Publishers are lining up to reveal the six-figure advances they are giving hot new authors.
By Alison Walsh writing in the Irish Independent
Sunday June 15 2008
Sunday June 15 2008
Martina Cole, pictured right: Writers like her who can command huge sales are a safer bet for publishing houses.
EVERY book published these days has to come with a story to attract fickle readers' attention: 'International Bestseller' flashed across the front cover, or, "Soon to be a major motion picture". Now, in a market which has increasingly come to resemble the Premiership, the advance which a publisher has paid for a book has become an integral part of the story.
Once, advances were cloaked in secrecy, whispered about in the trade papers only, but now publishers are queuing up to tell us just how much they paid for their latest new find, particularly if they can say the magic words "substantial six-figure sum." But what lies behind the headlines of a big advance? Is it a carefully calibrated sales forecast that will bring the publisher and author untold riches, or a mad gamble of the kind you would normally only see in Las Vegas? And what exactly are publishers paying all that money for?
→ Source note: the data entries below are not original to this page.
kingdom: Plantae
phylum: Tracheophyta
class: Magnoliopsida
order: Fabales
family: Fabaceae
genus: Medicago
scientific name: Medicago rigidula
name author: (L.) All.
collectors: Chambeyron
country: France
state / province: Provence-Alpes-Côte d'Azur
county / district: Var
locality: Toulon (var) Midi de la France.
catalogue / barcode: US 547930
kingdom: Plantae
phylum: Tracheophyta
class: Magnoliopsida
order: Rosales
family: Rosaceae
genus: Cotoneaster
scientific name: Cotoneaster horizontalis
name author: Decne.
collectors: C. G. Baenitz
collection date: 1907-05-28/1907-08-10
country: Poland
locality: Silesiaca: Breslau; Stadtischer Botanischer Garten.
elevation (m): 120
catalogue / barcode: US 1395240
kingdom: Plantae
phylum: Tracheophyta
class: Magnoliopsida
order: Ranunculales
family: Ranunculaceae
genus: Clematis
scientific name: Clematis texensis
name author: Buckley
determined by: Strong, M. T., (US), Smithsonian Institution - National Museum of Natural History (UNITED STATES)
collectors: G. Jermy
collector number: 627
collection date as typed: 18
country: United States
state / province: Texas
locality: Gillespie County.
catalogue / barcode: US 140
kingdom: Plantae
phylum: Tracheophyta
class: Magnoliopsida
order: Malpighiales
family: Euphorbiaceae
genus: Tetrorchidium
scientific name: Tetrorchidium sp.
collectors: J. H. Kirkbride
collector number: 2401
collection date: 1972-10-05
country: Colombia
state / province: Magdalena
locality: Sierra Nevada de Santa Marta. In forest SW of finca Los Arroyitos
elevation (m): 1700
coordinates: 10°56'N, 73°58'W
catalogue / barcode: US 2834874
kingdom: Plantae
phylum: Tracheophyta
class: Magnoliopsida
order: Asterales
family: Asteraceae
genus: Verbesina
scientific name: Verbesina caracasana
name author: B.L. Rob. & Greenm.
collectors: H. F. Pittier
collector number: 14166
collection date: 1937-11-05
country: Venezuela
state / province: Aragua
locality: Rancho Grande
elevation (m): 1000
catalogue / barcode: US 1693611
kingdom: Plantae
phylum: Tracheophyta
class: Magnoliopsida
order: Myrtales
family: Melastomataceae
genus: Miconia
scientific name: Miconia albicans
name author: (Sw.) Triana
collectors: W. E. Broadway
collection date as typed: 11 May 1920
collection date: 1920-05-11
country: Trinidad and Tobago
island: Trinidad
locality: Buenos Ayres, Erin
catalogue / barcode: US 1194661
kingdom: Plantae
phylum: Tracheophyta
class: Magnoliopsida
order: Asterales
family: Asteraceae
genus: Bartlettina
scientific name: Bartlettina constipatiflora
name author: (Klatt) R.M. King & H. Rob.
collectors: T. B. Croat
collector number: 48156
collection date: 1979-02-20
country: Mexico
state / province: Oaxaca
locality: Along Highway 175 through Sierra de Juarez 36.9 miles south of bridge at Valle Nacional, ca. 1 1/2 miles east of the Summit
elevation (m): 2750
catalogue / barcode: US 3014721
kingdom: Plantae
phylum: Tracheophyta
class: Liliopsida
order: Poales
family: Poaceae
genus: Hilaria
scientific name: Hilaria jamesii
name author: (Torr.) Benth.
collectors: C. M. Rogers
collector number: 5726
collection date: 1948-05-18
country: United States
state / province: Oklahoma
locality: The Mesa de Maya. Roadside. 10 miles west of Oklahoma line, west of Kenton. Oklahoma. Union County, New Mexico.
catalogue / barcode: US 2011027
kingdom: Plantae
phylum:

The latest deal to make the headlines is that of newcomer Matt Hilton, plucked from obscurity as a bobby in Cumbria, England, to secure a whopping £800,000 advance on the strength of his crime novel, Dead Man's Dust. This advance attracted plenty of media interest, and came with the usual good story: Hilton's agent, Luigi Bonomi of LBA, admitted that the novel had been rescued from the slush pile -- the rather undignified name for unsolicited manuscripts -- by his wife.